After seeing that Queen released the most songs, it made me curious what years these songs were released. I created a pie chart that would show the distribution of how many of their songs were released per year. Although 1991 is a big release year for songs that landed on the list for Queen, the majority of songs that landed on the list were released in the 70s or 80s. It was interesting to see that after 23 years of their last modern release that landed on the charts in 1995, they were able to get another song on the list in 2018 called “I Want to Break Free”.
I went back and expanded my focus on the top 20 artists with the most tracks. I hypothesized that since these artists had the greatest number of tracks on the list, they were extremely popular for the Spotify users which meant that their songs overall would have less lower popularity ratings and more higher popularity ratings. I created a bar chart that would cover all of the popularity ratings for the tracks of all of the top 20 artists that had the most songs on the list. I found that as I hypothesized, there were fewer songs that had lower popularity ratings and more songs that had higher popularity ratings.
I continued to expand my analysis on the top 20 artists with the most tracks by looking into what genre was the most popular for the songs of these artists. I found that Album Rock is the most popular genre and British Soul was the least popular.

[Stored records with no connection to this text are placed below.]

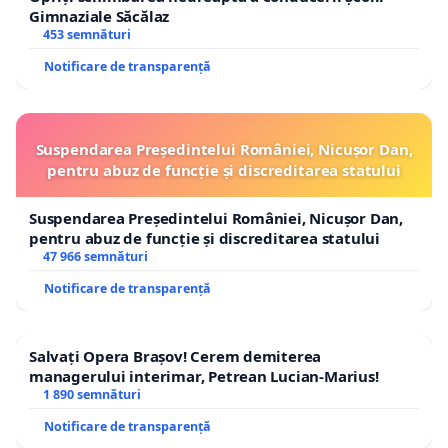
Gimnaziale Săcălaz
453 semnături
Notificare de transparență
Suspendarea Președintelui României, Nicușor Dan,
pentru abuz de funcție și discreditarea statului
Suspendarea Președintelui României, Nicușor Dan,
pentru abuz de funcție și discreditarea statului
47 966 semnături
Notificare de transparență
Salvați Opera Brașov! Cerem demiterea
managerului interimar, Petrean Lucian-Marius!
1 890 semnături
Notificare de transparență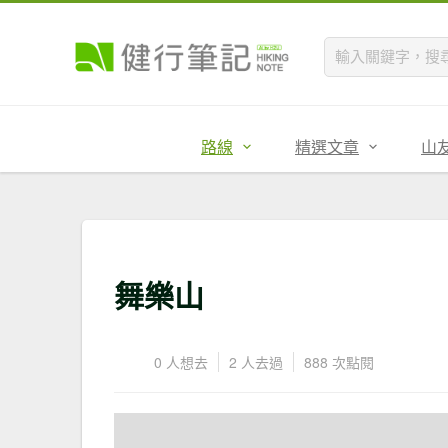
路線
精選文章
山
舞樂山
0 人想去
2 人去過
888 次點閱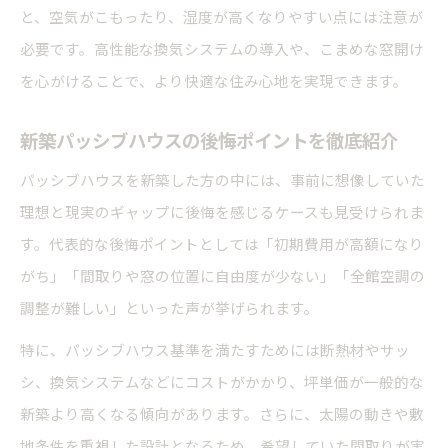
と、空気がこもったり、湿度が高くなりやすい点には注意が
必要です。高性能な換気システムの導入や、こまめな窓開け
を心がけることで、より快適な住み心地を実現できます。
新築パッシブハウスの後悔ポイントを徹底紹介
パッシブハウスを新築した方の中には、事前に想像していた
理想と現実のギャップに後悔を感じるケースも見受けられま
す。代表的な後悔ポイントとしては「初期費用が高額になり
がち」「間取りや窓の位置に自由度が少ない」「全館空調の
調整が難しい」といった声が挙げられます。
特に、パッシブハウス基準を満たすためには断熱材やサッ
シ、換気システムなどにコストがかかり、坪単価が一般的な
新築より高くなる傾向があります。さらに、太陽の動きや敷
地条件を重視した設計となるため、希望していた間取りが実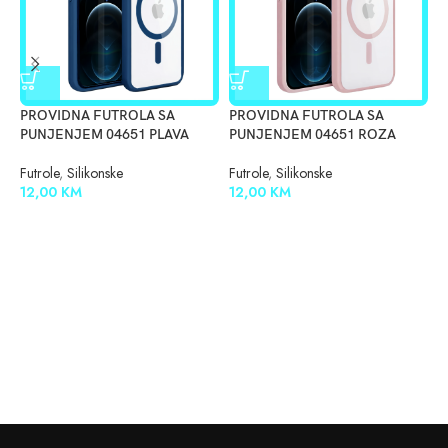
PROVIDNA FUTROLA SA
PROVIDNA FUTROLA SA
P
PUNJENJEM 04651 PLAVA
PUNJENJEM 04651 ROZA
P
Futrole
,
Silikonske
Futrole
,
Silikonske
F
12,00
KM
12,00
KM
1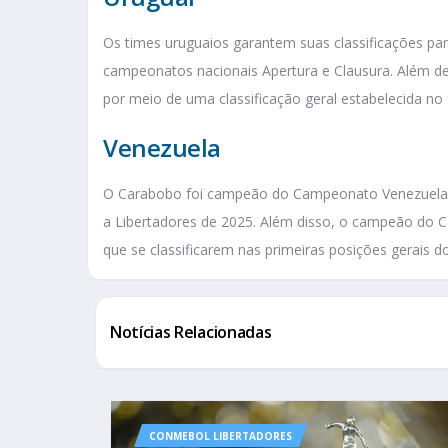
Os times uruguaios garantem suas classificações par
campeonatos nacionais Apertura e Clausura. Além d
por meio de uma classificação geral estabelecida no 
Venezuela
O Carabobo foi campeão do Campeonato Venezuelano
a Libertadores de 2025. Além disso, o campeão do 
que se classificarem nas primeiras posições gerais
Notícias Relacionadas
CONMEBOL LIBERTADORES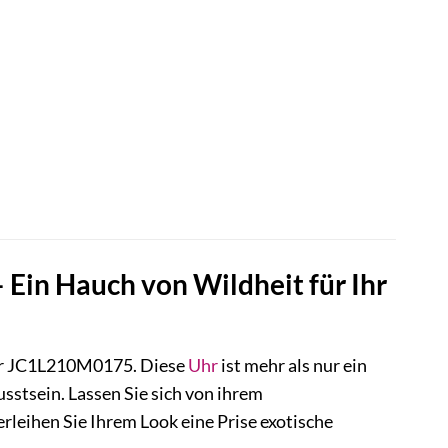
r
.
Ein Hauch von Wildheit für Ihr
r JC1L210M0175. Diese
Uhr
ist mehr als nur ein
sstsein. Lassen Sie sich von ihrem
leihen Sie Ihrem Look eine Prise exotische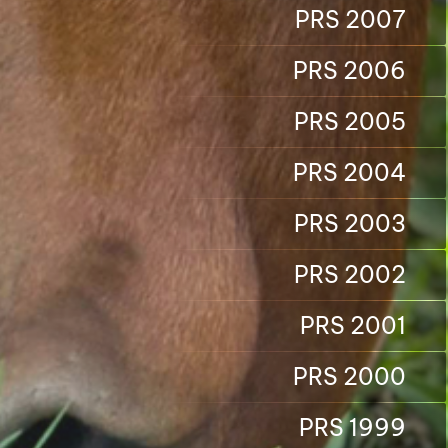
PRS 2007
PRS 2006
PRS 2005
PRS 2004
PRS 2003
PRS 2002
PRS 2001
PRS 2000
PRS 1999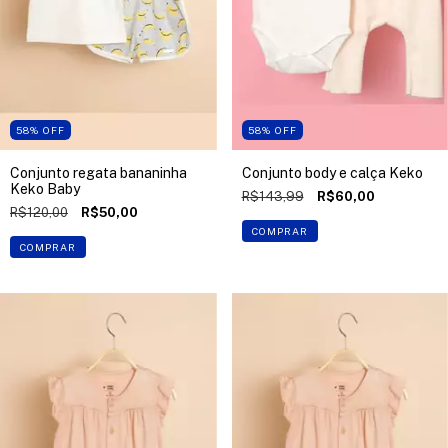
58
%
OFF
58
%
OFF
Conjunto regata bananinha
Conjunto body e calça Keko
Keko Baby
R$143,99
R$60,00
R$120,00
R$50,00
COMPRAR
COMPRAR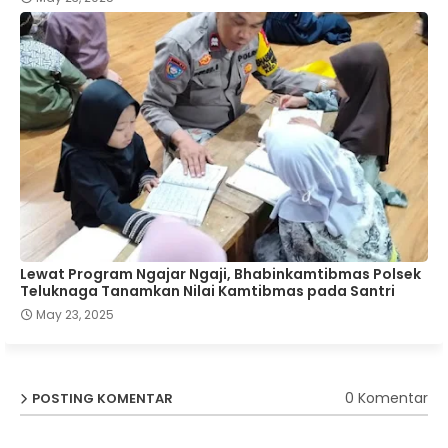
Lewat Program Ngajar Ngaji, Bhabinkamtibmas Polsek
Teluknaga Tanamkan Nilai Kamtibmas pada Santri
May 23, 2025
0 Komentar
POSTING KOMENTAR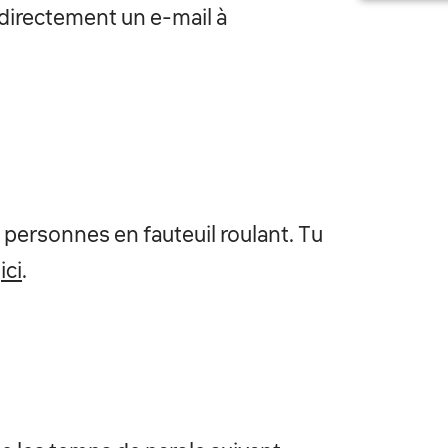
 directement un e-mail à
 personnes en fauteuil roulant. Tu
s
ici
.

After looking into the distribution of genres for the songs of the Top 20 artists, I expanded my outlook to look into the top genres of all of the songs on the top 2000s list. Similar to the artists, there were hundreds of genres available, so I limited my search to the top 35 genres. Album Rock ranked first on the list as the most popular genre which is similar to the genre distribution of the top 20 artists. There were 413 songs that fell into this category. Adult Standards was second with 123 songs.
I wondered if the dataset had any decades that it had more songs in than other decades. This would show if a decade had an impact on the top genre quantities. I created a bar chart that would categorize all of the songs by the release year. The songs were fairly evenly distributed over all of the decades except for the 60s which didn’t have as many songs as the other decades. The top genre of Album Rock was not influenced by a particular decade.
Here are some of my takeaways after doing the exploratory data analysis on the Spotify Top 2000s list:
- Popular songs don’t have common song characteristics.
- Modern-day songs have more energy, are louder, and less acoustic.
- Album Rock is the most popular genre on the Top 2000s list.
It was exciting to dive deeper into this dataset and extract meaningful insights from the raw data. I hope you got a better picture of the Spotify 2000s list from this analysis!